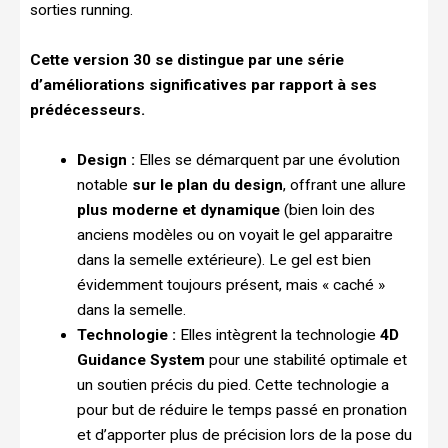
sorties running.
Cette version 30 se distingue par une série
d’améliorations significatives par rapport à ses
prédécesseurs.
Design :
Elles se démarquent par une évolution
notable
sur le plan du design
, offrant une allure
plus moderne et dynamique
(bien loin des
anciens modèles ou on voyait le gel apparaitre
dans la semelle extérieure). Le gel est bien
évidemment toujours présent, mais « caché »
dans la semelle.
Technologie :
Elles intègrent la technologie
4D
Guidance System
pour une stabilité optimale et
un soutien précis du pied. Cette technologie a
pour but de réduire le temps passé en pronation
et d’apporter plus de précision lors de la pose du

_____

_Exercise instructions_
Copy the text of the records above line for line, without changing a word, and leave the pictures out.

_Problem solution_
sorties running.
Cette version 30 se distingue par une série
d’améliorations significatives par rapport à ses
prédécesseurs.
Design :
Elles se démarquent par une évolution
notable
sur le plan du design
, offrant une allure
plus moderne et dynamique
(bien loin des
anciens modèles ou on voyait le gel apparaitre
dans la semelle extérieure). Le gel est bien
évidemment toujours présent, mais « caché »
dans la semelle.
Technologie :
Elles intègrent la technologie
4D
Guidance System
pour une stabilité optimale et
un soutien précis du pied. Cette technologie a
pour but de réduire le temps passé en pronation
et d’apporter plus de précision lors de la pose du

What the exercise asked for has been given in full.